People have been asking how the big recital went. I enjoyed it, but I don't totally know, so let's come back to that soon and find out together. (Don't worry, you'll see what I mean.)
My first performance since high school doesn't of itself close a loop: I never wanted to be a performer, and still don't. But there are comparisons worth making. In those days, I suffered daily from the pleasurable torment of having some musical idea fall into my brain, unbidden, in the middle of whatever I was doing. When this happened, I couldn't resume concentrating until I went to a piano and improvised on the idea for ten or fifteen minutes. I had to know where I could take it, where it might go. This semi-mystical process of inspiration and compulsion went dormant in the years when I wasn't playing. When I started up again, thinking I wanted to compose, I assumed it'd eventually come back to life, but worried that it might not. Thankfully it has, in a more convenient form: when the idea comes, it's enough to record myself improvising for a few minutes, my brain accepts that it'll be there later, and I can get right back to my other work.
I never wanted to be a music major, either. The first time I went to college, coming from freewheeling lessons with a teacher who helped me play whatever I liked, I was afraid that overly rigorous training would destroy my love of music. Plus, I was happily obsessed with computers. I had to forcefully persuade my advisor (who was in the music department) to back off and let me take the engineering courses I wanted.

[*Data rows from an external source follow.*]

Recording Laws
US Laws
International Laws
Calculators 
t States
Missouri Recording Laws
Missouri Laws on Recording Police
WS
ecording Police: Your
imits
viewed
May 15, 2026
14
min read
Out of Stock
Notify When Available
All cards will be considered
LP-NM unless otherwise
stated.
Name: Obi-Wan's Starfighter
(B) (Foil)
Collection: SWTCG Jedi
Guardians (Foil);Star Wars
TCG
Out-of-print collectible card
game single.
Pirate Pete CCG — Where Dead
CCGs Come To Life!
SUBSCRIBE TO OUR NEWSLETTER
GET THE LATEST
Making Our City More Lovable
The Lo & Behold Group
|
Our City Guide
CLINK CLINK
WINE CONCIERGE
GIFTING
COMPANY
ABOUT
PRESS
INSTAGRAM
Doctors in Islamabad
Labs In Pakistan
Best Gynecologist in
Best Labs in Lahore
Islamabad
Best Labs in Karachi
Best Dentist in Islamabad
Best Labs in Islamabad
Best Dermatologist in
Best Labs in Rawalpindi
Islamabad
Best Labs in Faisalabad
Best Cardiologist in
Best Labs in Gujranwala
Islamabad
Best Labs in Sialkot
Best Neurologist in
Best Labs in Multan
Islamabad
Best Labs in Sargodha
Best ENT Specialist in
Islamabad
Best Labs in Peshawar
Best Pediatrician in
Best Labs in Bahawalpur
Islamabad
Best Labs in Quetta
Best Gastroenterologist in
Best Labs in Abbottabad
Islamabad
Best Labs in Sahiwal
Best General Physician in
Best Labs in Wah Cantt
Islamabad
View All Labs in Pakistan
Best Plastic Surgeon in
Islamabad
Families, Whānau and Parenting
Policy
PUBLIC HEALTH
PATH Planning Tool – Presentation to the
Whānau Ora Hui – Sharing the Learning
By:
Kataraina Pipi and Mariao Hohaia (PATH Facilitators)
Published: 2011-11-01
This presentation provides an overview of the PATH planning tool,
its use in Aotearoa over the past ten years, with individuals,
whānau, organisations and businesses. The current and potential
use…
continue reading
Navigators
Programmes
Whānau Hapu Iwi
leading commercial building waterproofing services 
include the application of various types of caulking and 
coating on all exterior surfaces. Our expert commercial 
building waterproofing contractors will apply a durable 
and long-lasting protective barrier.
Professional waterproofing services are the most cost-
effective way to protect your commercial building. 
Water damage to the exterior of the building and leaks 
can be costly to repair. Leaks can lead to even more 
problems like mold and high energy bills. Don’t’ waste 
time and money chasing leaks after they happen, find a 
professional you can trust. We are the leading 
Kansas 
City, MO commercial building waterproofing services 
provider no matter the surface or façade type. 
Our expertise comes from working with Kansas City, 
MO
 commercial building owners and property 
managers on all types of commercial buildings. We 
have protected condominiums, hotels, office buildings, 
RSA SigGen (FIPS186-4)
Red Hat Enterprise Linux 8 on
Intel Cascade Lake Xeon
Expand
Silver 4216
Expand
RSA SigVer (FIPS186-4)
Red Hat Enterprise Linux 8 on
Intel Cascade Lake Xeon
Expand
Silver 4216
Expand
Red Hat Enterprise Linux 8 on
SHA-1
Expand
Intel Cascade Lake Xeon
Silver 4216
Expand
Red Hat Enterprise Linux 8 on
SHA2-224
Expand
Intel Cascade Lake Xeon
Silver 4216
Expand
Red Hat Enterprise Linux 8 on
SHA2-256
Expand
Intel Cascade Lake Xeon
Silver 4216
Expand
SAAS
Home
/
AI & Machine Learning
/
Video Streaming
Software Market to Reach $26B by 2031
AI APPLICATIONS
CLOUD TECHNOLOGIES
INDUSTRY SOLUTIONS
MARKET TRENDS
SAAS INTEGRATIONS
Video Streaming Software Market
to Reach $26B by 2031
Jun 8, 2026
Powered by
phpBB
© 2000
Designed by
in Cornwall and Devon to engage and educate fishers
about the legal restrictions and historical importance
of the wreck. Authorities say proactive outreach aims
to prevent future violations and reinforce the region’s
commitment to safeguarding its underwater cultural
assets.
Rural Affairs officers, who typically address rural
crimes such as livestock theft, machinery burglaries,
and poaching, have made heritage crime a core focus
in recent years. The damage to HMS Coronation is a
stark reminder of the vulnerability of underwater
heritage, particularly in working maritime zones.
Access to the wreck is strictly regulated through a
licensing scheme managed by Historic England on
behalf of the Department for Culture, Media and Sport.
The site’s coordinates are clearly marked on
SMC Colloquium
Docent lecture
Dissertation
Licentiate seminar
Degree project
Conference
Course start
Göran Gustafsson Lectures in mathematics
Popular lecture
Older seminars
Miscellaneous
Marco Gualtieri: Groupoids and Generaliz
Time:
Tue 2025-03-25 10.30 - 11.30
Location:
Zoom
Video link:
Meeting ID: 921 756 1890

Times change. I've mostly learned enough of what I wanted to learn about computers. I've found that my musical limits, both as a pianist and as a composer, can be overcome with study. Where my love for music was once the motivation to avoid that training, it's now the motivation to dive in. For the past two years at Columbia, that's just what I've been doing. As of last week it's official: I'm a music major after all. I couldn't be happier about it.

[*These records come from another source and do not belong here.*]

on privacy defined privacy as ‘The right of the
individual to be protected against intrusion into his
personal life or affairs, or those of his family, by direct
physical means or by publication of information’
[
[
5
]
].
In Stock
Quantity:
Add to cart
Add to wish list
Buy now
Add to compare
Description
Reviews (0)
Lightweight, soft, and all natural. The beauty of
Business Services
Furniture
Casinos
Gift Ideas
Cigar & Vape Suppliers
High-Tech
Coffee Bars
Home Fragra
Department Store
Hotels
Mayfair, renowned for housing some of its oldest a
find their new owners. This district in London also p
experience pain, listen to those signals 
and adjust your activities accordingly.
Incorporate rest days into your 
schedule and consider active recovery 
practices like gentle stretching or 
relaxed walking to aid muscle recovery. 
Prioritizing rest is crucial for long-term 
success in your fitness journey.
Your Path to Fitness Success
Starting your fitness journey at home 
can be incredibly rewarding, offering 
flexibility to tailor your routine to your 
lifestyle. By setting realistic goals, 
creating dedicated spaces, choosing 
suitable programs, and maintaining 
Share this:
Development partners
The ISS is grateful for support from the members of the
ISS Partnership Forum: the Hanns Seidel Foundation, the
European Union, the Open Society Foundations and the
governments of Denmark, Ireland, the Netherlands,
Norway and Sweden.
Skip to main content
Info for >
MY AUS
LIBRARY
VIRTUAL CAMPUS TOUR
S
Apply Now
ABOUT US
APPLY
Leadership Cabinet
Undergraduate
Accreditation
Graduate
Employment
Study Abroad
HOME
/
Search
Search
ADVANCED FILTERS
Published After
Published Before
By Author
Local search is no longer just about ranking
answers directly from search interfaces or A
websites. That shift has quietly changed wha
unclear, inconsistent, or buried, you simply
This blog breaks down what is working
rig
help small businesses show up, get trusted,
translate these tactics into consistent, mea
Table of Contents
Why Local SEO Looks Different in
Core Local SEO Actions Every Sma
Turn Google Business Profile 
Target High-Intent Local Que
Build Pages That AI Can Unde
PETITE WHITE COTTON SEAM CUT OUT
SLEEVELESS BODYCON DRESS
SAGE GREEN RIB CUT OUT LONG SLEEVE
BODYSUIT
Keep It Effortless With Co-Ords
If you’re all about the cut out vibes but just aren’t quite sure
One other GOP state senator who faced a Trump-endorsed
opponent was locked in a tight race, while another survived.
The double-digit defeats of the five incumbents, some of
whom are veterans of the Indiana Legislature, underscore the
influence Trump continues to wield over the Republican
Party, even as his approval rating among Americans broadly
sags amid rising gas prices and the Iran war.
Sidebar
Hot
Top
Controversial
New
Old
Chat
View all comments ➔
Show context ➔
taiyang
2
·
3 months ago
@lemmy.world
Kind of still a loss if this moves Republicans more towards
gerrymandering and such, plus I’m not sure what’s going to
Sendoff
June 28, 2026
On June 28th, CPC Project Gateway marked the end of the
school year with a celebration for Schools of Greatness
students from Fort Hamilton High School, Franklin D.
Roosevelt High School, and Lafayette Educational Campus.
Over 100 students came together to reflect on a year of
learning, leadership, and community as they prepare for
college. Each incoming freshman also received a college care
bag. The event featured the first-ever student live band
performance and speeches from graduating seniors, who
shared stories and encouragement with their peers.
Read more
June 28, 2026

I've also decided to try to squeeze in a concentration in linguistics, so this semester's courseload is heavy. My language- and linguistics-related courses are:
- Introduction to Linguistics
- Linguistic Theory: Syntax
- Linguistic Theory: Semantics
- Readings in Czech Literature
- Advanced Yiddish
And my music courses:
- History of Western Music: Middle Ages to the Baroque
- Advanced Composition
- piano lessons
It adds up to 22 credits, which sounds like a whole heck of a lot, but it's completely manageable. Somehow the schedule worked out really favorably, and there's no one class with a consistently frightening amount of work like math last year. (I think the secret is to take only liberal artsy-fartsy courses.) This courseload not only keeps me on track to graduate in May '09, but also — to close a loop from the summer — allows me to take a lighter load next semester in order to work part-time.